▶ Excerpt provided
- Opening Delimiter -
There are everyday products and even natural substances that can cause your baby’s skin to itch or become dry and red.

Strong, perfumed soaps, bubble baths and shampoos can strip your baby’s skin from its natural oils. This makes their sensitive skin dry and itchy, triggering their eczema. Avoid soaps and bubble baths when you give your baby a bath. Instead, look for organic skincare products that contain emollients like shea butter to moisturise your little one’s skin.

Detergents can also irritate your baby’s skin. After you wash clothes with detergent, be sure to rinse them well. Biological detergents are known trigger factors and fabric conditioners can aggravate eczema.

Try to clothe your baby in breathable fabrics like cotton to prevent skin irritation. Avoid picking harsh fabrics such as synthetics, wool, hemp, mohair or rough linen. These fabrics have tiny fibres that can result in irritation and discomfort.

To relieve skin irritation, use organic skincare products like Little Botanic’s Rescue Balm or Nappy Balm. Organic products don’t use the same nasty chemicals like most moisturisers you find in drugstores, making it the better, safer and natural alternative!

4. Reduce inflammatory food

Have you thought that your baby’s diet might be the culprit of their eczema? If your little one has started eating solid food, consider adding eczema relieving foods into their diet. Food rich in probiotic like kefir support gut and immune health. Aside from being a protective barrier, your skin also helps expel toxins. Vegetables and fruits that are high in fibre helps to expel toxins. Food rich in vitamin A such as carrots are great for improving your little one’s skin health.

Avoid food that triggers eczema. The guilty culprits non-essential fats that interfere with the way your body absorbs healthy fats that are critical for healing. Unsurprisingly, sugary and fried foods increase inflammation and can reduce your little one’s immune system.

Stay away from the most common food allergens like gluten, dairy, shellfish and peanuts. These are likely to cause irritation and skin inflammation. Before you switch up their diet completely, we highly recommend that you consult a medical professional beforehand!

5. Embrace omega-3 fatty acids

Not all fat is made equal – some fats are better than others! Researchers from Norwegian University of Science and Technology have found that when fish is introduced into the diet of young children by the age of 9 months, and fish is eaten weekly, the risk for developing eczema reduces dramatically.

Cod liver oil might leave a nasty taste in your mouth, but it has many amazing benefits for your precious little one. From boosting their immune system, to improving cognitive functioning, to helping treat eczema. If your baby’s eczema starts to flare up, foods rich in omega-3 are a great natural eczema treatment that will boost immune system function and speed up the healing process.
- Closing Delimiter -
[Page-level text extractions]
- Opening Delimiter -
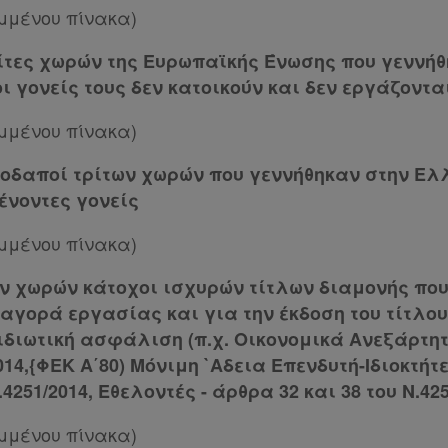
ημμένου πίνακα)
λίτες χωρών της Ευρωπαϊκής Ένωσης που γεννή
ι γονείς τους δεν κατοικούν και δεν εργάζοντα
ημμένου πίνακα)
λοδαποί τρίτων χωρών που γεννήθηκαν στην Ε
νοντες γονείς
ημμένου πίνακα)
των χωρών κάτοχοι ισχυρών τίτλων διαμονής πο
αγορά εργασίας και για την έκδοση του τίτλο
 ιδιωτική ασφάλιση (π.χ. Οικονομικά Ανεξάρτη
2014,{ΦΕΚ Α΄80) Μόνιμη `Αδεια Επενδυτή-Ιδιοκτήτ
4251/2014, Εθελοντές - άρθρα 32 και 38 του Ν.425
ημμένου πίνακα)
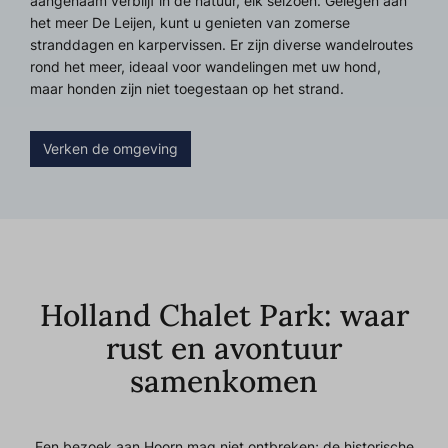
aangenaam verblijf in de natuur, elk seizoen. Gelegen aan
het meer De Leijen, kunt u genieten van zomerse
stranddagen en karpervissen. Er zijn diverse wandelroutes
rond het meer, ideaal voor wandelingen met uw hond,
maar honden zijn niet toegestaan op het strand.
Verken de omgeving
Holland Chalet Park: waar
rust en avontuur
samenkomen
Een bezoek aan Hoorn mag niet ontbreken; de historische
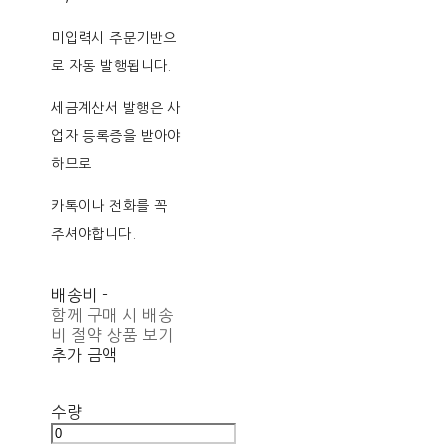
미입력시 주문기반으
로 자동 발행됩니다.
세금계산서 발행은 사
업자 등록증을 받아야
하므로
카톡이나 전화를 꼭
주셔야합니다.
배송비
-
함께 구매 시 배송
비 절약 상품 보기
추가 금액
수량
- Closing Delimiter -
▶ Problems to work on
1. Please return the stretch of the baby eczema excerpt from "Strong, perfumed soaps, bubble" through "can aggravate eczema.", copied word for word.
2. Decide whether each statement agrees with the baby eczema excerpt, answering yes or no and quoting the words that settle it: (a) Biological detergents are named as known trigger factors. (b) Wool is recommended as a fabric for babies with eczema. (c) The Norwegian research involved fish introduced into children's diets by the age of 9 months.

▶ Exercise results
1.
Strong, perfumed soaps, bubble baths and shampoos can strip your baby’s skin from its natural oils. This makes their sensitive skin dry and itchy, triggering their eczema. Avoid soaps and bubble baths when you give your baby a bath. Instead, look for organic skincare products that contain emollients like shea butter to moisturise your little one’s skin.

Detergents can also irritate your baby’s skin. After you wash clothes with detergent, be sure to rinse them well. Biological detergents are known trigger factors and fabric conditioners can aggravate eczema.

2.
(a) Yes: "Biological detergents are known trigger factors"
(b) No: "Avoid picking harsh fabrics such as synthetics, wool, hemp, mohair or rough linen."
(c) Yes: "when fish is introduced into the diet of young children by the age of 9 months"